The second situation is if you have guaranteed-issue rights. Guaranteed-issue rights usually occur when you are exercising a trial right or because you lose health insurance through a situation outside of your control or because you move.
What if you don't have Guaranteed Issue rights?
You can apply for a Medicare Supplement plan year around and if you already have a Medicare Supplement plan you can also switch plans at any time, but you will have to answer medical history questions and the insurance company can decline your application if they believe that you will cost them a lot of money because of your health.
If you do get approved it is important to note that pre-existing conditions are health conditions that existed before the start of a policy. They may limit coverage for a certain timeframe or they may be excluded from coverage. It is very important that you ask the right questions and know the plans before you make a change.
How can I get guaranteed-issue rights?
Specific situations in which have guaranteed-issue rights are described below. Some states may allow additional situations to qualify you for guaranteed-issue rights. Outside of your Medicare Supplement OEP, guaranteed-issue rights are often limited to only a few plans.
- Your Medicare Advantage plan leaves Medicare or stops giving care in your area, or you move out of the plan’s service area.
- Your employer group health plan, including retiree, COBRA, or union coverage is ending.
- You move out of the Medicare SELECT plan’s service area.
- Within 12 months of joining Medicare Advantage, you decide you want to switch to Original Medicare.
Keep in mind that this is not a full list of situations that could qualify you for a guaranteed issue.

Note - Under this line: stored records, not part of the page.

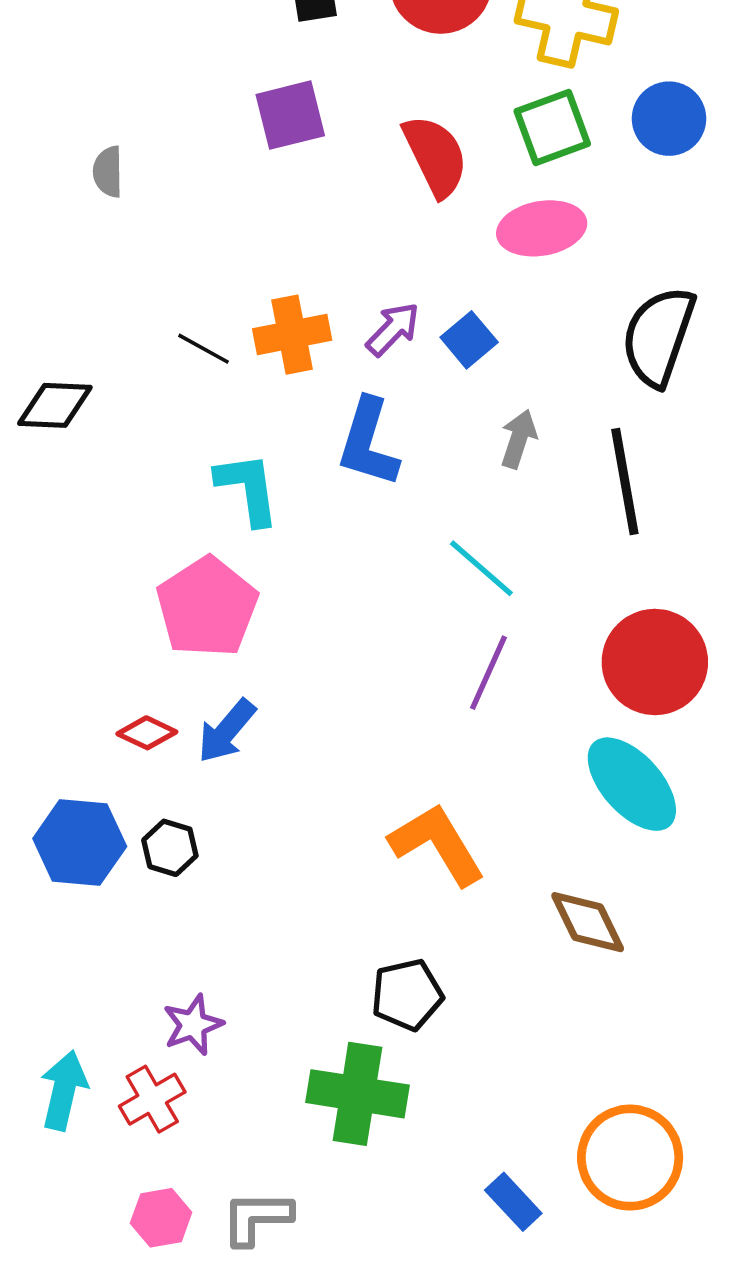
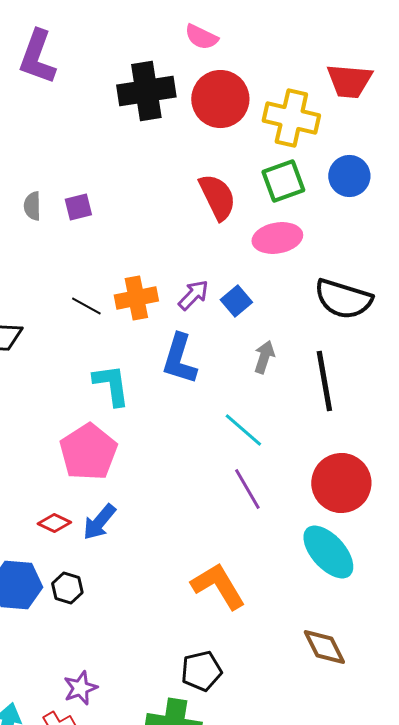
purple square: (290, 115) -> (78, 207), moved, size x0.7
black semicircle: (658, 336) -> (343, 299), turned -92
purple line: (488, 673) -> (247, 489), turned -54
brown diamond: (588, 922) -> (324, 647), moved

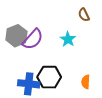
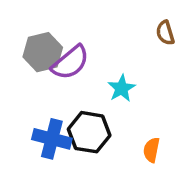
cyan star: (68, 39) -> (122, 88), moved

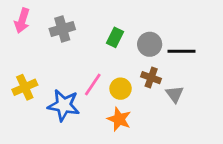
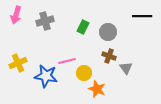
black line: (182, 51) -> (142, 16), moved
pink line: (93, 84) -> (67, 61), turned 42
yellow circle: (121, 89) -> (84, 73), moved
orange star: (119, 119) -> (97, 89), moved

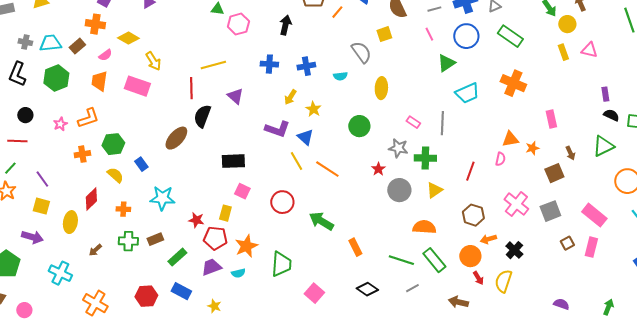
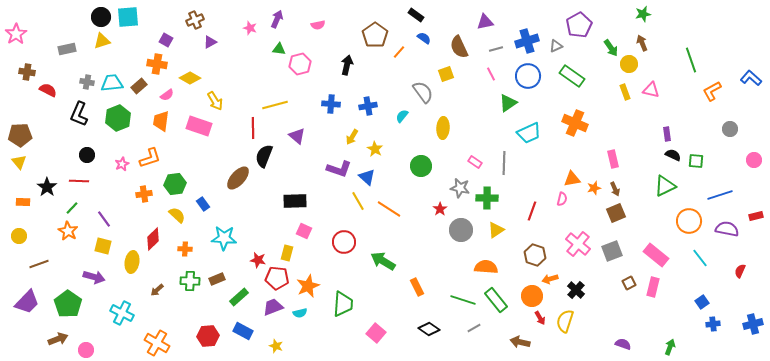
cyan semicircle: (340, 76) -> (402, 116), turned 136
brown arrow: (570, 153) -> (615, 189), moved

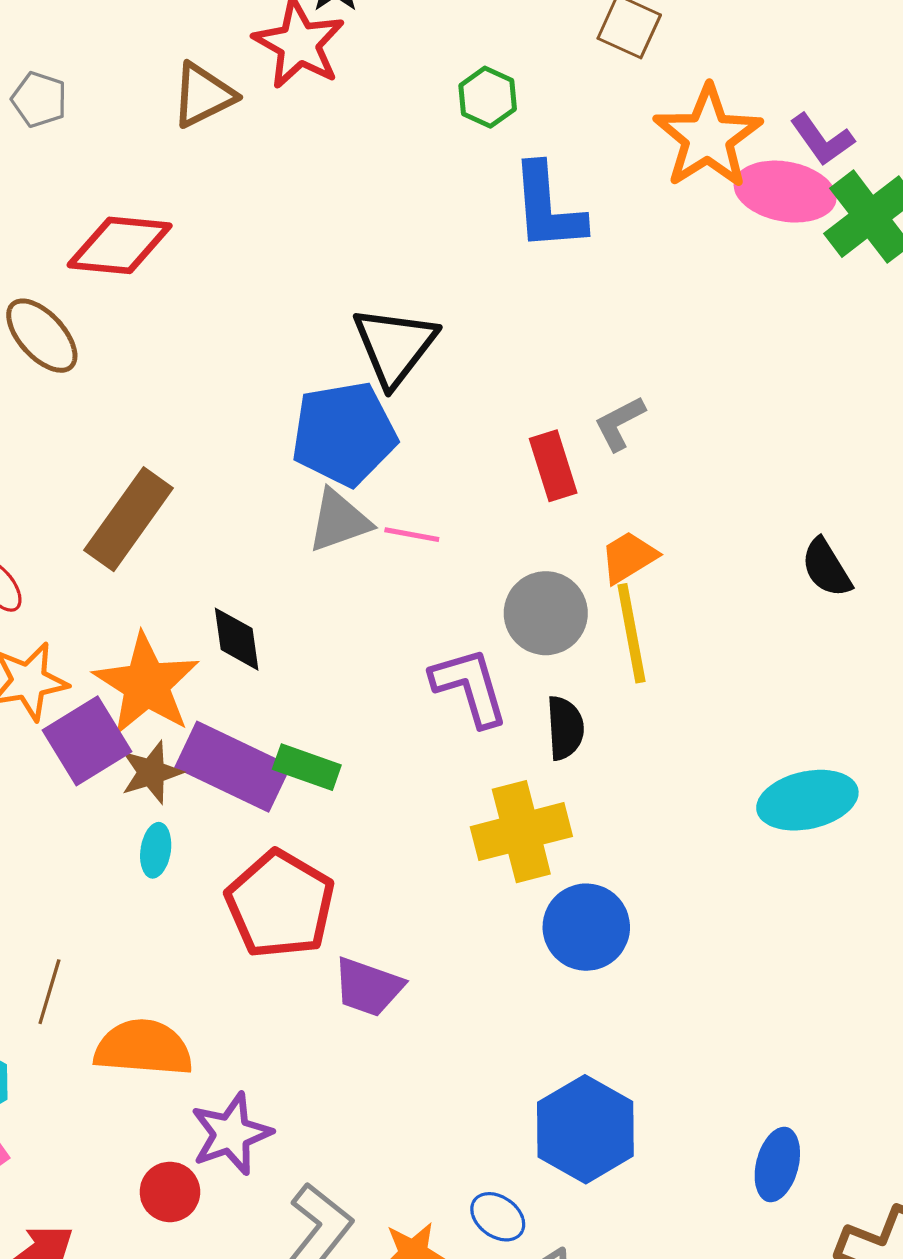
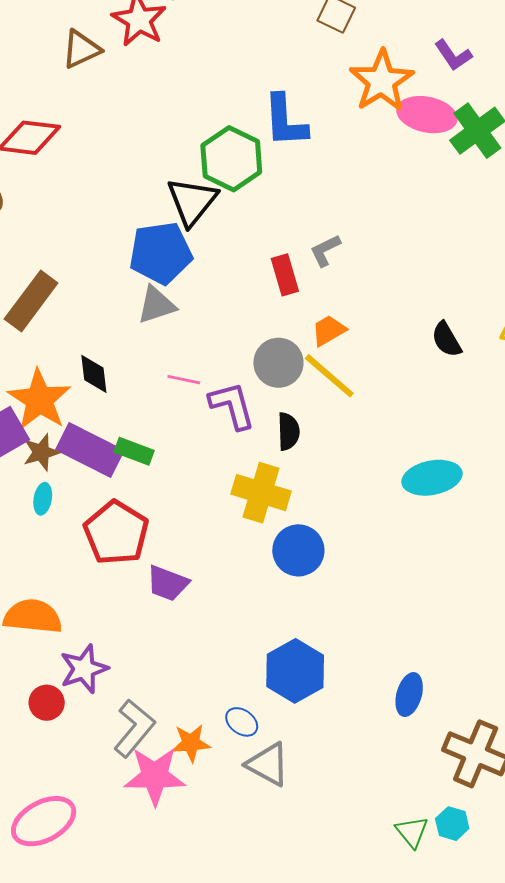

Call me if you believe you have a situation which might give you these right’s 813-842-1421.
Also, keep in mind that in most situations you must buy your Medicare Supplement insurance plan within 63 calendar days of your previous coverage ending.
Remember these facts!
- A Medicare Supplement plan is also called a Medigap plan, it’s the same thing.
- A Medigap plan works with your Original Medicare.
- A Medigap plan is NOT an Advantage Plan (Part C)
- With a Medigap plan, you can go to ANY Doctor or Facility that accepts Medicare ANYWHERE in the US.
- You do NOT need a referral.
- You can switch plans at ANY time of the year (as long as you can get approved)
- Your Medical Bills are predictable.